Nonprofit Health Care Systems Ailing Across the Board: Moody's

CHICAGO - The not-for-profit health-care sector continued to suffer from a variety of fiscal ills throughout 2008, with most credit measures declining across all rating categories and affecting even the largest and most highly rated systems, Moody's Investors Service said in a report on the sector's 2008 medians released Friday.

The problems are likely to persist and weaken operating performance throughout 2009, perhaps limiting access to capital funding, according to Moody's.

Like Fitch Ratings and Standard & Poor's, Moody's maintains a negative outlook on the nonprofit health care sector, which is particularly vulnerable to fallout from the national recession. Moody's revised its outlook to negative in November 2008, citing issues with accessing credit, weakened operating performance, liquidity losses, and other problems.

A look at sector medians in 2008 confirmed those trends, says Moody's analyst Brad Spielman, who wrote the report, "Not-for-Profit Healthcare Medians for Fiscal Year 2008 Show Weakening Across All Major Ratios and All Rating Categories." Nearly a third of all health care credits rated by Moody's reported a loss from operations in 2008, the highest amount in at least five years.

Meanwhile, the sector is unlikely to see much of a boost from ongoing efforts to reform the health care industry, Moody's said. While hospitals would benefit from an increase in insured patients, it is likely that reform would mean reductions in Medicare and Medicaid reimbursements.

Funding for a government plan remains largely unknown, Spielman noted in the report.

The health care sector has for years seen a so-called credit gap, in which smaller, lower-rated hospitals suffer greater credit declines than larger, higher-rated systems.
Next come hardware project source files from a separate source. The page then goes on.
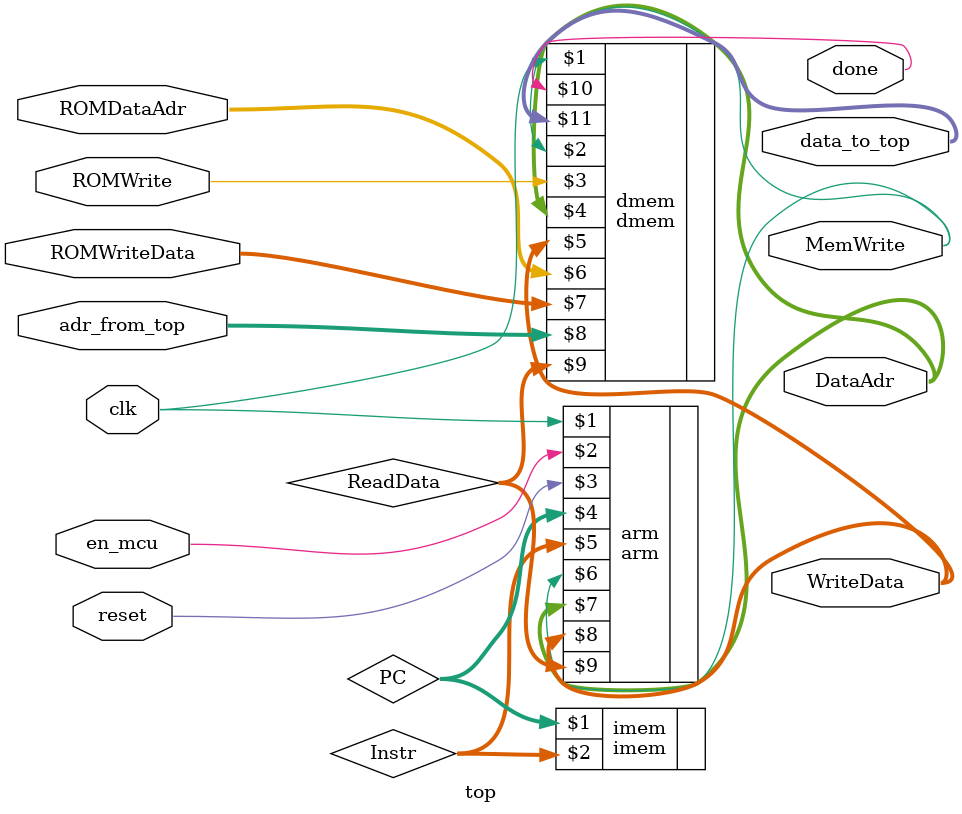
<source format=v>
`timescale 1ns / 1ps

//顶层模块
module top(
    input wire clk, reset, en_mcu,
    input wire ROMWrite,
    input wire [31:0] ROMDataAdr,
    input wire [31:0] ROMWriteData,
    input wire [31:0] adr_from_top,
    output wire[31:0] WriteData, DataAdr,
    output wire MemWrite,
    output wire done,
    output wire[15:0] data_to_top
);
    wire[31:0] PC, Instr, ReadData;
//模块实例化
    arm arm(clk, en_mcu, reset, PC, Instr, MemWrite, DataAdr, WriteData, ReadData);
    imem imem(PC, Instr);
    dmem dmem(clk, MemWrite, ROMWrite, DataAdr, WriteData, ROMDataAdr, ROMWriteData, adr_from_top, ReadData, done, data_to_top);
endmodule
</source>
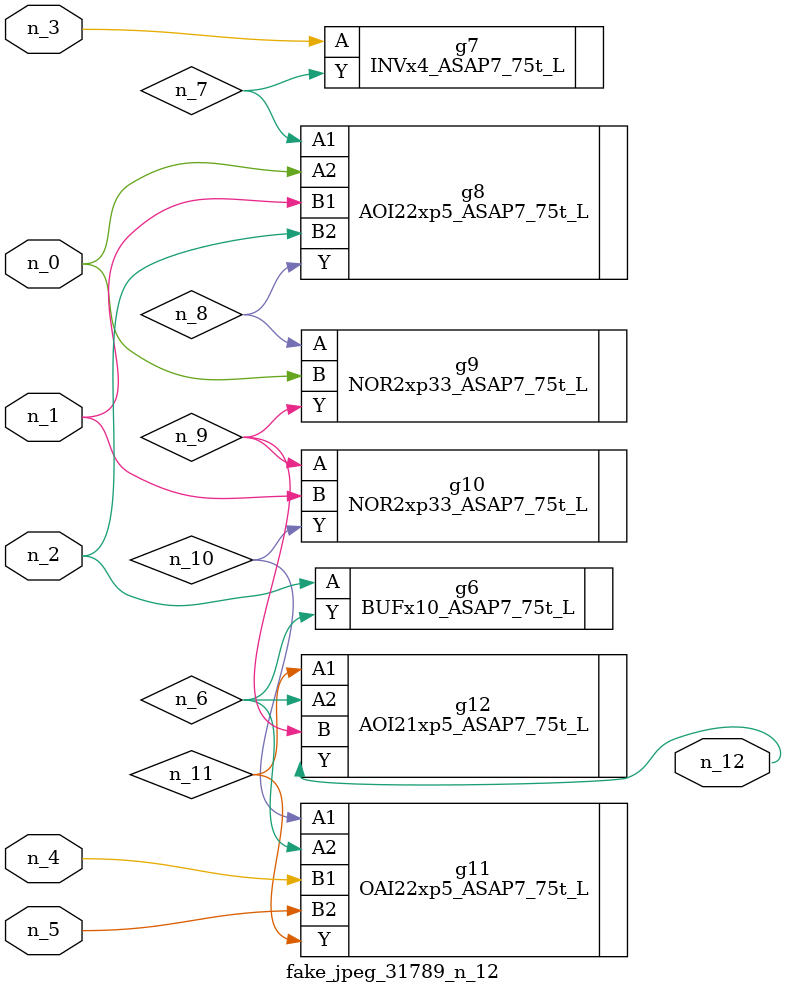
<source format=v>
module fake_jpeg_31789_n_12 (n_3, n_2, n_1, n_0, n_4, n_5, n_12);

input n_3;
input n_2;
input n_1;
input n_0;
input n_4;
input n_5;

output n_12;

wire n_11;
wire n_10;
wire n_8;
wire n_9;
wire n_6;
wire n_7;

BUFx10_ASAP7_75t_L g6 ( 
.A(n_2),
.Y(n_6)
);

INVx4_ASAP7_75t_L g7 ( 
.A(n_3),
.Y(n_7)
);

AOI22xp5_ASAP7_75t_L g8 ( 
.A1(n_7),
.A2(n_0),
.B1(n_1),
.B2(n_2),
.Y(n_8)
);

NOR2xp33_ASAP7_75t_L g9 ( 
.A(n_8),
.B(n_0),
.Y(n_9)
);

NOR2xp33_ASAP7_75t_L g10 ( 
.A(n_9),
.B(n_1),
.Y(n_10)
);

OAI22xp5_ASAP7_75t_L g11 ( 
.A1(n_10),
.A2(n_6),
.B1(n_4),
.B2(n_5),
.Y(n_11)
);

AOI21xp5_ASAP7_75t_L g12 ( 
.A1(n_11),
.A2(n_6),
.B(n_9),
.Y(n_12)
);


endmodule
</source>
But market conditions in 2008 affected the larger, higher-rated systems sometimes more harshly than the smaller ones.

For example, highly rated issuers saw larger liquidity losses and more exposure to puttable debt in 2008 than lower-rated credits, Moody's said. The amount of puttable debt - typically in the form of variable-rate debt or commercial paper - held by a system became an increasingly important credit measure last year amid the market turmoil.

For double-A rated systems, the median amount of puttable debt was $225 million, while for A-rated systems it was just $25 million, Moody's said. But at the same time larger systems had more unrestricted resources to cover potential puts, analysts noted.

Highly rated credits in fiscal 2008 saw more rating pressure than the lower-rated credits, revealing that "size may be a porous barrier to the ill-effects of the economy," Spielman said.

Moody's downgraded 16 systems rated A or Aa in the first quarter of 2009 compared to a total of 17 downgrades in those categories during all of 2008. In contrast health care issuers rated Baa stayed consistent, with 13 downgrades in the first quarter of this year and 23 during all of last year.

"While downturns in the past have at times bypassed stronger organizations, more significantly affecting the weaker rating categories, the current situation is having a material effect on credits across the rating spectrum," Spielman said. "Median operating performance and liquidity have weakened in every rating category."

Despite their challenges, many hospitals continued to spend on capital projects in 2008, though at a slower pace than in previous years. The increase in capital spending led to an increase in 2008 in the level of total debt relative to cash balance and operating performance, Moody's said. Median maximum annual debt service coverage ratio fell to 3.6 times in fiscal 2008 from 4.0 times in 2007.

"Along with the drop in days-cash-on-hand, the decline in cash-to-debt illustrates the rapid decline of core balance sheet strength which occurred over the last year," Spielman wrote. "This combination of weakening balance sheets and the continuing decline of operating performance challenges the general credit profile of the sector."

Moody's bases its medians on the financial results of 407 hospitals and health care systems and 16 multi-state systems.